ASSIGNMENT:
Begin with the first line below and retype each line exactly through the line containing "G04 APERTURE END LIST*". Any pictures are to be left out.

INFORMATION:
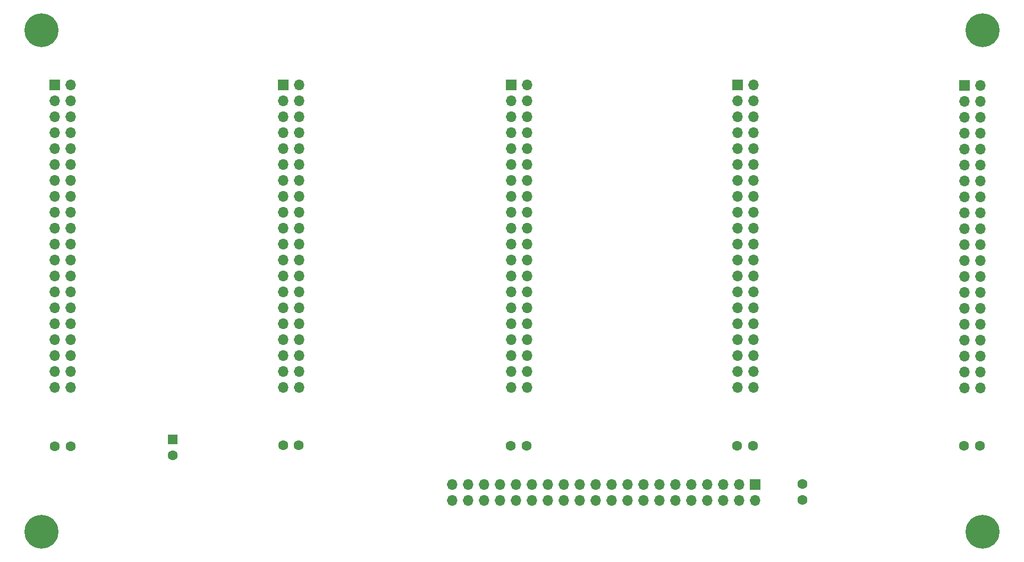
<source format=gbr>
%TF.GenerationSoftware,KiCad,Pcbnew,8.0.6*%
%TF.CreationDate,2024-12-15T12:43:40+01:00*%
%TF.ProjectId,busboard,62757362-6f61-4726-942e-6b696361645f,1.0*%
%TF.SameCoordinates,Original*%
%TF.FileFunction,Soldermask,Top*%
%TF.FilePolarity,Negative*%
%FSLAX46Y46*%
G04 Gerber Fmt 4.6, Leading zero omitted, Abs format (unit mm)*
G04 Created by KiCad (PCBNEW 8.0.6) date 2024-12-15 12:43:40*
%MOMM*%
%LPD*%
G01*
G04 APERTURE LIST*
%ADD10C,3.100000*%
%ADD11C,5.400000*%
%ADD12R,1.700000X1.700000*%
%ADD13O,1.700000X1.700000*%
%ADD14C,1.600000*%
%ADD15R,1.600000X1.600000*%
G04 APERTURE END LIST*
D10*
%TO.C,hole1*%
X236800000Y-38000000D03*
D11*
X236800000Y-38000000D03*
%TD*%
D12*
%TO.C,J3*%
X161660000Y-46700000D03*
D13*
X164200000Y-46700000D03*
X161660000Y-49240000D03*
X164200000Y-49240000D03*
X161660000Y-51780000D03*
X164200000Y-51780000D03*
X161660000Y-54320000D03*
X164200000Y-54320000D03*
X161660000Y-56860000D03*
X164200000Y-56860000D03*
X161660000Y-59400000D03*
X164200000Y-59400000D03*
X161660000Y-61940000D03*
X164200000Y-61940000D03*
X161660000Y-64480000D03*
X164200000Y-64480000D03*
X161660000Y-67020000D03*
X164200000Y-67020000D03*
X161660000Y-69560000D03*
X164200000Y-69560000D03*
X161660000Y-72100000D03*
X164200000Y-72100000D03*
X161660000Y-74640000D03*
X164200000Y-74640000D03*
X161660000Y-77180000D03*
X164200000Y-77180000D03*
X161660000Y-79720000D03*
X164200000Y-79720000D03*
X161660000Y-82260000D03*
X164200000Y-82260000D03*
X161660000Y-84800000D03*
X164200000Y-84800000D03*
X161660000Y-87340000D03*
X164200000Y-87340000D03*
X161660000Y-89880000D03*
X164200000Y-89880000D03*
X161660000Y-92420000D03*
X164200000Y-92420000D03*
X161660000Y-94960000D03*
X164200000Y-94960000D03*
%TD*%
D12*
%TO.C,J1*%
X88900000Y-46760000D03*
D13*
X91440000Y-46760000D03*
X88900000Y-49300000D03*
X91440000Y-49300000D03*
X88900000Y-51840000D03*
X91440000Y-51840000D03*
X88900000Y-54380000D03*
X91440000Y-54380000D03*
X88900000Y-56920000D03*
X91440000Y-56920000D03*
X88900000Y-59460000D03*
X91440000Y-59460000D03*
X88900000Y-62000000D03*
X91440000Y-62000000D03*
X88900000Y-64540000D03*
X91440000Y-64540000D03*
X88900000Y-67080000D03*
X91440000Y-67080000D03*
X88900000Y-69620000D03*
X91440000Y-69620000D03*
X88900000Y-72160000D03*
X91440000Y-72160000D03*
X88900000Y-74700000D03*
X91440000Y-74700000D03*
X88900000Y-77240000D03*
X91440000Y-77240000D03*
X88900000Y-79780000D03*
X91440000Y-79780000D03*
X88900000Y-82320000D03*
X91440000Y-82320000D03*
X88900000Y-84860000D03*
X91440000Y-84860000D03*
X88900000Y-87400000D03*
X91440000Y-87400000D03*
X88900000Y-89940000D03*
X91440000Y-89940000D03*
X88900000Y-92480000D03*
X91440000Y-92480000D03*
X88900000Y-95020000D03*
X91440000Y-95020000D03*
%TD*%
D10*
%TO.C,hole1*%
X86800000Y-118000000D03*
D11*
X86800000Y-118000000D03*
%TD*%
D12*
%TO.C,J6*%
X200560000Y-110460000D03*
D13*
X200560000Y-113000000D03*
X198020000Y-110460000D03*
X198020000Y-113000000D03*
X195480000Y-110460000D03*
X195480000Y-113000000D03*
X192940000Y-110460000D03*
X192940000Y-113000000D03*
X190400000Y-110460000D03*
X190400000Y-113000000D03*
X187860000Y-110460000D03*
X187860000Y-113000000D03*
X185320000Y-110460000D03*
X185320000Y-113000000D03*
X182780000Y-110460000D03*
X182780000Y-113000000D03*
X180240000Y-110460000D03*
X180240000Y-113000000D03*
X177700000Y-110460000D03*
X177700000Y-113000000D03*
X175160000Y-110460000D03*
X175160000Y-113000000D03*
X172620000Y-110460000D03*
X172620000Y-113000000D03*
X170080000Y-110460000D03*
X170080000Y-113000000D03*
X167540000Y-110460000D03*
X167540000Y-113000000D03*
X165000000Y-110460000D03*
X165000000Y-113000000D03*
X162460000Y-110460000D03*
X162460000Y-113000000D03*
X159920000Y-110460000D03*
X159920000Y-113000000D03*
X157380000Y-110460000D03*
X157380000Y-113000000D03*
X154840000Y-110460000D03*
X154840000Y-113000000D03*
X152300000Y-110460000D03*
X152300000Y-113000000D03*
%TD*%
D10*
%TO.C,hole1*%
X86800000Y-38000000D03*
D11*
X86800000Y-38000000D03*
%TD*%
D14*
%TO.C,C6*%
X208100000Y-110400000D03*
X208100000Y-112900000D03*
%TD*%
%TO.C,C2*%
X91450000Y-104360000D03*
X88950000Y-104360000D03*
%TD*%
D12*
%TO.C,J5*%
X233900000Y-46780000D03*
D13*
X236440000Y-46780000D03*
X233900000Y-49320000D03*
X236440000Y-49320000D03*
X233900000Y-51860000D03*
X236440000Y-51860000D03*
X233900000Y-54400000D03*
X236440000Y-54400000D03*
X233900000Y-56940000D03*
X236440000Y-56940000D03*
X233900000Y-59480000D03*
X236440000Y-59480000D03*
X233900000Y-62020000D03*
X236440000Y-62020000D03*
X233900000Y-64560000D03*
X236440000Y-64560000D03*
X233900000Y-67100000D03*
X236440000Y-67100000D03*
X233900000Y-69640000D03*
X236440000Y-69640000D03*
X233900000Y-72180000D03*
X236440000Y-72180000D03*
X233900000Y-74720000D03*
X236440000Y-74720000D03*
X233900000Y-77260000D03*
X236440000Y-77260000D03*
X233900000Y-79800000D03*
X236440000Y-79800000D03*
X233900000Y-82340000D03*
X236440000Y-82340000D03*
X233900000Y-84880000D03*
X236440000Y-84880000D03*
X233900000Y-87420000D03*
X236440000Y-87420000D03*
X233900000Y-89960000D03*
X236440000Y-89960000D03*
X233900000Y-92500000D03*
X236440000Y-92500000D03*
X233900000Y-95040000D03*
X236440000Y-95040000D03*
%TD*%
D10*
%TO.C,hole1*%
X236800000Y-118000000D03*
D11*
X236800000Y-118000000D03*
%TD*%
D14*
%TO.C,C5*%
X200150000Y-104300000D03*
X197650000Y-104300000D03*
%TD*%
%TO.C,C7*%
X236300000Y-104300000D03*
X233800000Y-104300000D03*
%TD*%
D12*
%TO.C,J4*%
X197760000Y-46680000D03*
D13*
X200300000Y-46680000D03*
X197760000Y-49220000D03*
X200300000Y-49220000D03*
X197760000Y-51760000D03*
X200300000Y-51760000D03*
X197760000Y-54300000D03*
X200300000Y-54300000D03*
X197760000Y-56840000D03*
X200300000Y-56840000D03*
X197760000Y-59380000D03*
X200300000Y-59380000D03*
X197760000Y-61920000D03*
X200300000Y-61920000D03*
X197760000Y-64460000D03*
X200300000Y-64460000D03*
X197760000Y-67000000D03*
X200300000Y-67000000D03*
X197760000Y-69540000D03*
X200300000Y-69540000D03*
X197760000Y-72080000D03*
X200300000Y-72080000D03*
X197760000Y-74620000D03*
X200300000Y-74620000D03*
X197760000Y-77160000D03*
X200300000Y-77160000D03*
X197760000Y-79700000D03*
X200300000Y-79700000D03*
X197760000Y-82240000D03*
X200300000Y-82240000D03*
X197760000Y-84780000D03*
X200300000Y-84780000D03*
X197760000Y-87320000D03*
X200300000Y-87320000D03*
X197760000Y-89860000D03*
X200300000Y-89860000D03*
X197760000Y-92400000D03*
X200300000Y-92400000D03*
X197760000Y-94940000D03*
X200300000Y-94940000D03*
%TD*%
D14*
%TO.C,C3*%
X127800000Y-104200000D03*
X125300000Y-104200000D03*
%TD*%
D12*
%TO.C,J2*%
X125300000Y-46700000D03*
D13*
X127840000Y-46700000D03*
X125300000Y-49240000D03*
X127840000Y-49240000D03*
X125300000Y-51780000D03*
X127840000Y-51780000D03*
X125300000Y-54320000D03*
X127840000Y-54320000D03*
X125300000Y-56860000D03*
X127840000Y-56860000D03*
X125300000Y-59400000D03*
X127840000Y-59400000D03*
X125300000Y-61940000D03*
X127840000Y-61940000D03*
X125300000Y-64480000D03*
X127840000Y-64480000D03*
X125300000Y-67020000D03*
X127840000Y-67020000D03*
X125300000Y-69560000D03*
X127840000Y-69560000D03*
X125300000Y-72100000D03*
X127840000Y-72100000D03*
X125300000Y-74640000D03*
X127840000Y-74640000D03*
X125300000Y-77180000D03*
X127840000Y-77180000D03*
X125300000Y-79720000D03*
X127840000Y-79720000D03*
X125300000Y-82260000D03*
X127840000Y-82260000D03*
X125300000Y-84800000D03*
X127840000Y-84800000D03*
X125300000Y-87340000D03*
X127840000Y-87340000D03*
X125300000Y-89880000D03*
X127840000Y-89880000D03*
X125300000Y-92420000D03*
X127840000Y-92420000D03*
X125300000Y-94960000D03*
X127840000Y-94960000D03*
%TD*%
D15*
%TO.C,C1*%
X107700000Y-103300000D03*
D14*
X107700000Y-105800000D03*
%TD*%
%TO.C,C4*%
X164100000Y-104300000D03*
X161600000Y-104300000D03*
%TD*%
M02*

</source>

COMPLETED TASK:
<source format=gbr>
%TF.GenerationSoftware,KiCad,Pcbnew,8.0.6*%
%TF.CreationDate,2024-12-15T12:43:40+01:00*%
%TF.ProjectId,busboard,62757362-6f61-4726-942e-6b696361645f,1.0*%
%TF.SameCoordinates,Original*%
%TF.FileFunction,Soldermask,Top*%
%TF.FilePolarity,Negative*%
%FSLAX46Y46*%
G04 Gerber Fmt 4.6, Leading zero omitted, Abs format (unit mm)*
G04 Created by KiCad (PCBNEW 8.0.6) date 2024-12-15 12:43:40*
%MOMM*%
%LPD*%
G01*
G04 APERTURE LIST*
%ADD10C,3.100000*%
%ADD11C,5.400000*%
%ADD12R,1.700000X1.700000*%
%ADD13O,1.700000X1.700000*%
%ADD14C,1.600000*%
%ADD15R,1.600000X1.600000*%
G04 APERTURE END LIST*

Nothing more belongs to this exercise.